For the third year, the Jackson County Sheriff's Department will continue a cooperative effort with six other counties to eradicate illegal marijuana grow sites on public lands in Southern Oregon.

For the third year, the Jackson County Sheriff's Department will continue a cooperative effort with six other counties to eradicate illegal marijuana grow sites on public lands in Southern Oregon.

Southern Oregon Multi-Agency Marijuana Eradication and Reclamation, or SOMMER, has been operating since 2010. It unites the drug-trafficking eradication resources of Jackson, Josephine, Coos, Curry, Douglas, Klamath and Lake counties. The grouping was spurred by cuts to various Southern Oregon law enforcement agencies, such as a recent failed public safety levy in Josephine County.

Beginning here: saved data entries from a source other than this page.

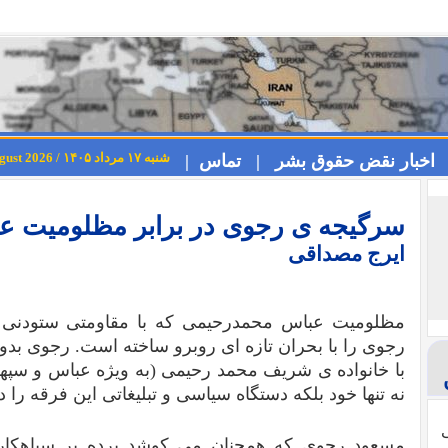
شنبه ۱۷ مرداد ۱۴۰۵ / Saturday 8th August 2026
اخبار نقض حقوق بشر |
تماس |
سرگیجه ی رجوی در برابر مظلومیت 
ایرج مصداقی
مظلومیت عباس محمدرحیمی که با مقاومتی ستودنی پن
رجوی را با بحران تازه ای روبرو ساخته است. رجوی بد
با خانواده ی شریف محمد رحیمی (به ویژه عباس و سپهر
نه تنها خود بلکه دستگاه سیاسی و تبلیغاتی این فرقه را
ی
مسعود رجوی که همچنان می کوشد پرده بر سیاهکاری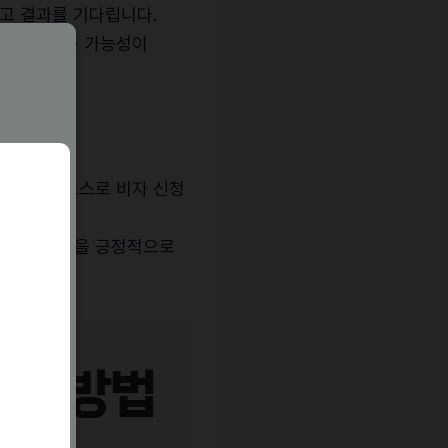
고 결과를 기다립니다.
의할 수 있는 가능성이
 지원자가 스스로 비자 신청
, 비자 지원을 긍정적으로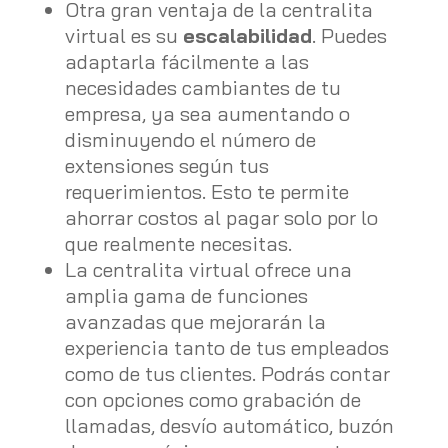
Otra gran ventaja de la centralita
virtual es su
escalabilidad
. Puedes
adaptarla fácilmente a las
necesidades cambiantes de tu
empresa, ya sea aumentando o
disminuyendo el número de
extensiones según tus
requerimientos. Esto te permite
ahorrar costos al pagar solo por lo
que realmente necesitas.
La centralita virtual ofrece una
amplia gama de funciones
avanzadas que mejorarán la
experiencia tanto de tus empleados
como de tus clientes. Podrás contar
con opciones como grabación de
llamadas, desvío automático, buzón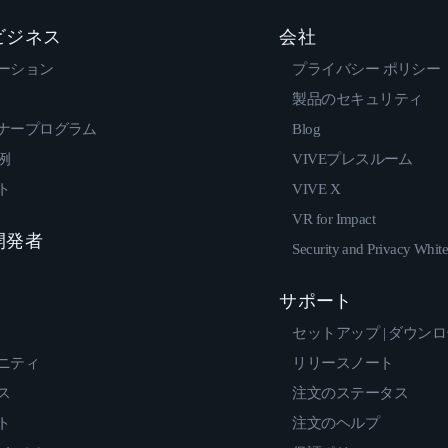
 ビジネス
会社
ーション
プライバシー ポリシー
製品のセキュリティ
ナープログラム
Blog
例
VIVEプレスルーム
ト
VIVE X
VR for Impact
 開発者
Security and Privacy Whit
サポート
セットアップ | ダウン
ニティ
リリースノート
ス
注文のステータス
ト
注文のヘルプ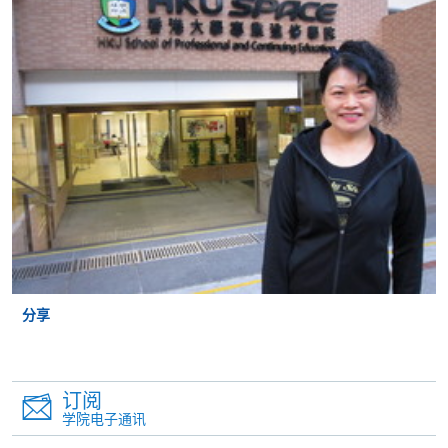
到支付款项时使用的信用卡户口。
除本学院网页所列明的学费外，个别课程或有其他额
外收费，详情请联络有关学科职员。
学费及学额不得转让他人。一经取录，学员不得转读
其他课程，惟学院对特殊情况，可酌情处理。转读申
请一经批准，学员须缴付港币120元手续费。
学院对邮递失误而遗失的支票或本票、付款收据或个
人资料，概不负责。
若学员有意申请付款证明书，请把填妥之申请表、贴
上足够邮资的回邮信封、连同划线支票交回本学院。
每张收据申请费用为港币30 元。支票抬头注明「香
港大学专业进修学院」。
分享
订阅
学院电子通讯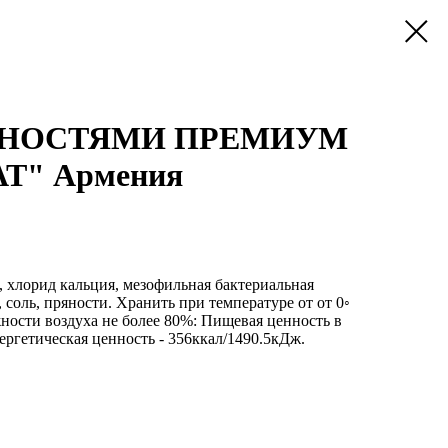
ЯНОСТЯМИ ПРЕМИУМ
АТ" Армения
, хлорид кальция, мезофильная бактериальная
 соль, пряности. Хранить при температуре от от 0◦
ности воздуха не более 80%: Пищевая ценность в
нергетическая ценность - 356ккал/1490.5кДж.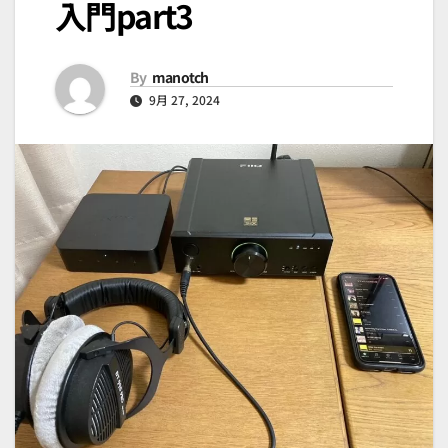
入門part3
By
manotch
9月 27, 2024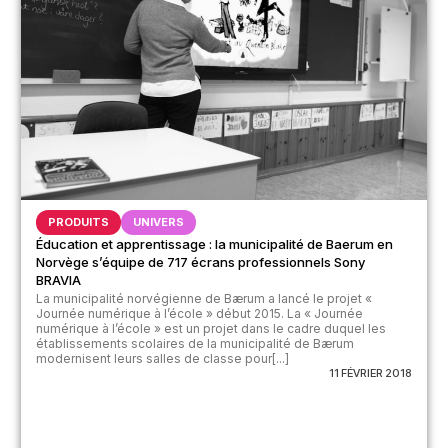
PRODUITS
UNIVERS
Éducation et apprentissage : la municipalité de Baerum en
Norvège s’équipe de 717 écrans professionnels Sony
BRAVIA
La municipalité norvégienne de Bærum a lancé le projet «
Journée numérique à l’école » début 2015. La « Journée
numérique à l’école » est un projet dans le cadre duquel les
établissements scolaires de la municipalité de Bærum
modernisent leurs salles de classe pour[...]
11 FÉVRIER 2018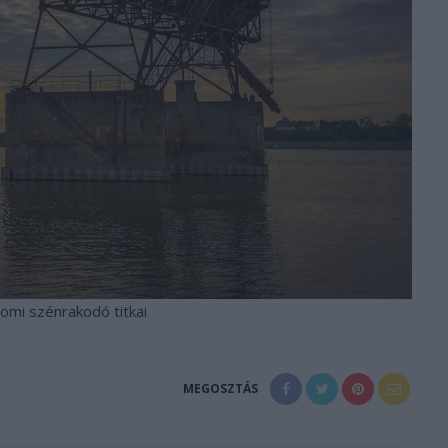
omi szénrakodó titkai
MEGOSZTÁS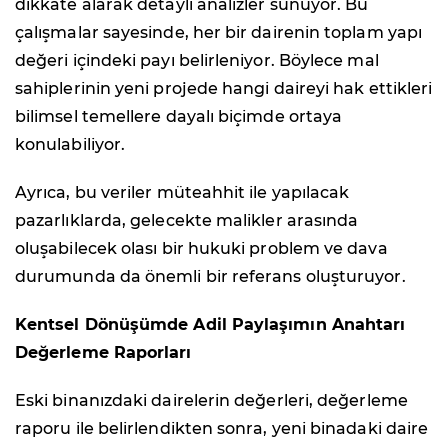
dikkate alarak detaylı analizler sunuyor. Bu
çalışmalar sayesinde, her bir dairenin toplam yapı
değeri içindeki payı belirleniyor. Böylece mal
sahiplerinin yeni projede hangi daireyi hak ettikleri
bilimsel temellere dayalı biçimde ortaya
konulabiliyor.
Ayrıca, bu veriler müteahhit ile yapılacak
pazarlıklarda, gelecekte malikler arasında
oluşabilecek olası bir hukuki problem ve dava
durumunda da önemli bir referans oluşturuyor.
Kentsel Dönüşümde Adil Paylaşımın Anahtarı
Değerleme Raporları
Eski binanızdaki dairelerin değerleri, değerleme
raporu ile belirlendikten sonra, yeni binadaki daire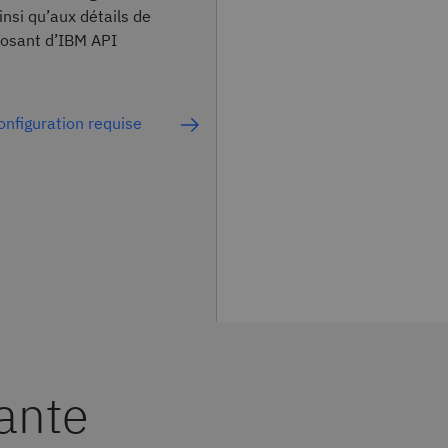
insi qu’aux détails de
osant d’IBM API
configuration requise
vante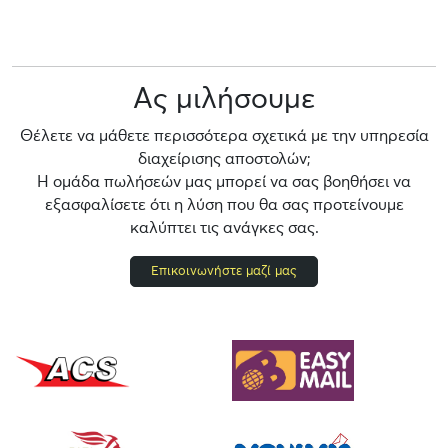
Ας μιλήσουμε
Θέλετε να μάθετε περισσότερα σχετικά με την υπηρεσία
διαχείρισης αποστολών;
Η ομάδα πωλήσεών μας μπορεί να σας βοηθήσει να
εξασφαλίσετε ότι η λύση που θα σας προτείνουμε
καλύπτει τις ανάγκες σας.
Επικοινωνήστε μαζί μας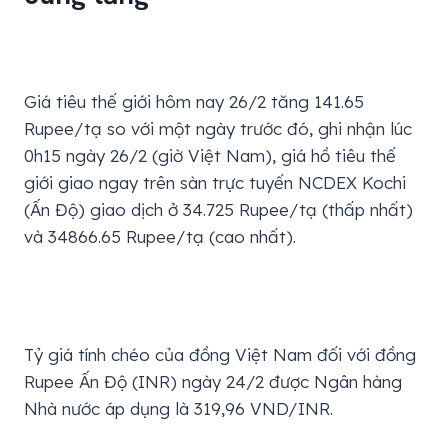
Giá tiêu thế giới hôm nay 26/2 tăng 141.65
Rupee/tạ so với một ngày trước đó, ghi nhận lúc
0h15 ngày 26/2 (giờ Việt Nam), giá hồ tiêu thế
giới giao ngay trên sàn trực tuyến NCDEX Kochi
(Ấn Độ) giao dịch ở 34.725 Rupee/tạ (thấp nhất)
và 34866.65 Rupee/tạ (cao nhất).
Tỷ giá tính chéo của đồng Việt Nam đối với đồng
Rupee Ấn Độ (INR) ngày 24/2 được Ngân hàng
Nhà nước áp dụng là 319,96 VND/INR.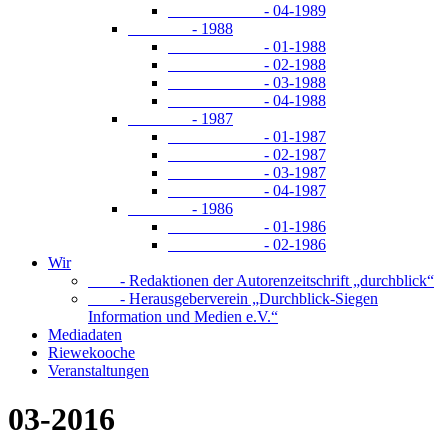
- 04-1989
- 1988
- 01-1988
- 02-1988
- 03-1988
- 04-1988
- 1987
- 01-1987
- 02-1987
- 03-1987
- 04-1987
- 1986
- 01-1986
- 02-1986
Wir
- Redaktionen der Autorenzeitschrift „durchblick“
- Herausgeberverein „Durchblick-Siegen
Information und Medien e.V.“
Mediadaten
Riewekooche
Veranstaltungen
03-2016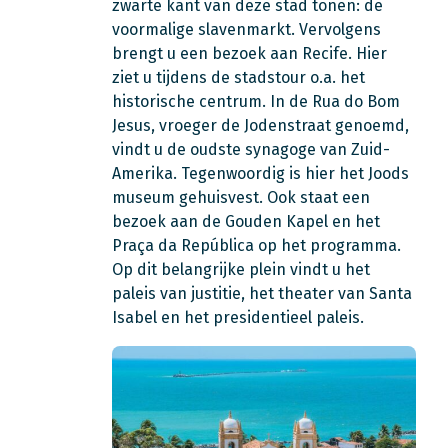
zwarte kant van deze stad tonen: de
voormalige slavenmarkt. Vervolgens
brengt u een bezoek aan Recife. Hier
ziet u tijdens de stadstour o.a. het
historische centrum. In de Rua do Bom
Jesus, vroeger de Jodenstraat genoemd,
vindt u de oudste synagoge van Zuid-
Amerika. Tegenwoordig is hier het Joods
museum gehuisvest. Ook staat een
bezoek aan de Gouden Kapel en het
Praça da República op het programma.
Op dit belangrijke plein vindt u het
paleis van justitie, het theater van Santa
Isabel en het presidentieel paleis.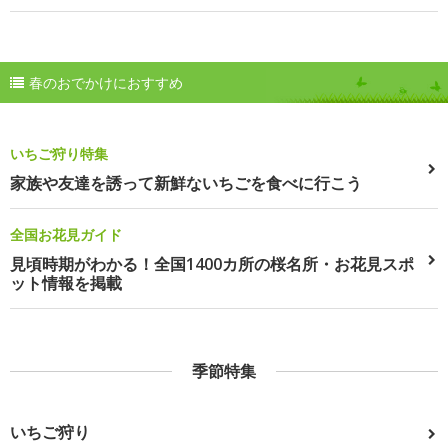
春のおでかけにおすすめ
いちご狩り特集
家族や友達を誘って新鮮ないちごを食べに行こう
全国お花見ガイド
見頃時期がわかる！全国1400カ所の桜名所・お花見スポ
ット情報を掲載
季節特集
いちご狩り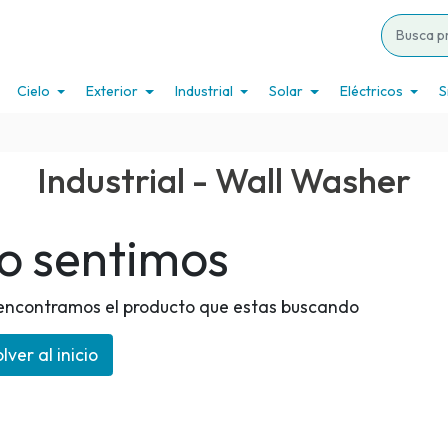
Cielo
Exterior
Industrial
Solar
Eléctricos
S
Industrial - Wall Washer
o sentimos
encontramos el producto que estas buscando
lver al inicio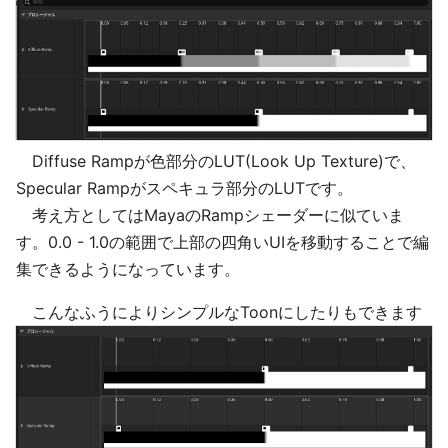
Diffuse Rampが色部分のLUT(Look Up Texture)で、
Specular Rampがスペキュラ部分のLUTです。
考え方としてはMayaのRampシェーダーに似ていま
す。0.0 - 1.0の範囲で上部の四角いUIを移動することで編
集できるようになっています。
こんなふうによりシンプルなToonにしたりもできます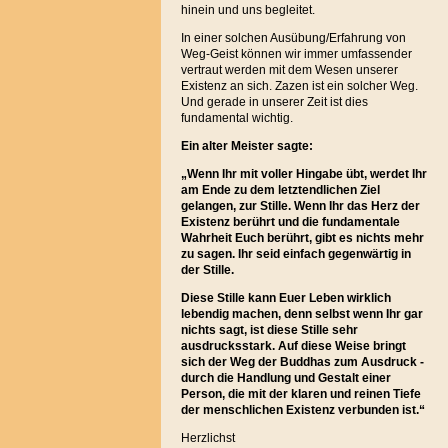
hinein und uns begleitet.
In einer solchen Ausübung/Erfahrung von
Weg-Geist können wir immer umfassender
vertraut werden mit dem Wesen unserer
Existenz an sich. Zazen ist ein solcher Weg.
Und gerade in unserer Zeit ist dies
fundamental wichtig.
Ein alter Meister sagte:
„Wenn Ihr mit voller Hingabe übt, werdet Ihr
am Ende zu dem letztendlichen Ziel
gelangen, zur Stille. Wenn Ihr das Herz der
Existenz berührt und die fundamentale
Wahrheit Euch berührt, gibt es nichts mehr
zu sagen. Ihr seid einfach gegenwärtig in
der Stille.
Diese Stille kann Euer Leben wirklich
lebendig machen, denn selbst wenn Ihr gar
nichts sagt, ist diese Stille sehr
ausdrucksstark. Auf diese Weise bringt
sich der Weg der Buddhas zum Ausdruck -
durch die Handlung und Gestalt einer
Person, die mit der klaren und reinen Tiefe
der menschlichen Existenz verbunden ist.“
Herzlichst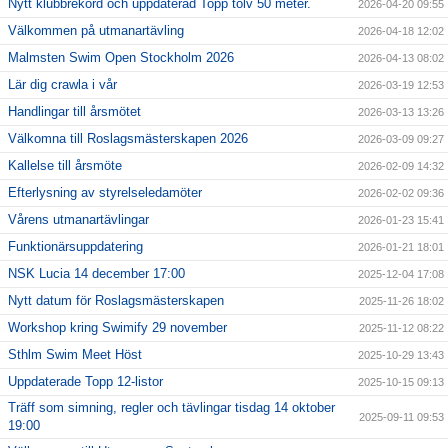
Nytt klubbrekord och uppdaterad Topp tolv 50 meter.
2026-04-20 09:55
Välkommen på utmanartävling
2026-04-18 12:02
Malmsten Swim Open Stockholm 2026
2026-04-13 08:02
Lär dig crawla i vår
2026-03-19 12:53
Handlingar till årsmötet
2026-03-13 13:26
Välkomna till Roslagsmästerskapen 2026
2026-03-09 09:27
Kallelse till årsmöte
2026-02-09 14:32
Efterlysning av styrelseledamöter
2026-02-02 09:36
Vårens utmanartävlingar
2026-01-23 15:41
Funktionärsuppdatering
2026-01-21 18:01
NSK Lucia 14 december 17:00
2025-12-04 17:08
Nytt datum för Roslagsmästerskapen
2025-11-26 18:02
Workshop kring Swimify 29 november
2025-11-12 08:22
Sthlm Swim Meet Höst
2025-10-29 13:43
Uppdaterade Topp 12-listor
2025-10-15 09:13
Träff som simning, regler och tävlingar tisdag 14 oktober
2025-09-11 09:53
19:00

"There's power in regionalization and everybody working together rather than having to have all their own independent teams," said Jackson County Sheriff Mike Winters. "Everybody contributes, whether it's manpower, equipment, spotters, investigators. We put it all in one big pool, and then we go where we have to go."

The enforcement operations are funded with federal dollars, as the public lands are on U.S. Forest Service and Bureau of Land Management property. The Jackson County Board of Commissioners approved a letter of understanding for $204,850 in federal funding Wednesday at its weekly public meeting. "This program is making a big difference," Commissioner John Rachor said.

County Administrator Danny Jordan said if the federal aid wasn't available, the money for eradication efforts would have to come from the county's general fund.

Police say getting rid of grow sites is important to protect ranchers, hikers and other individuals living near or using public lands. During 2010's statewide marijuana grow site removal efforts, about 70 percent of the crop seized came from Southern Oregon counties. SOMMER officials made 23 arrests and seized about 135,000 plants from public lands throughout the seven counties during 2010.

"A big stronghold was in Josephine County," Winters said, "because they've had such a reduced amount of law enforcement for so long."

In 2011, the numbers dropped to seven arrests and 5,800 plants.

SOMMER has received nearly $1 million in federal funding the past two years, though not all of it has been used. Untapped funds are sent back, Winters said, and can be redistributed to other Oregon counties. This helps everybody involved, police said, because eradication in one region force traffickers to pack up and go elsewhere in the state.

"(They're) very coordinated," Winters said.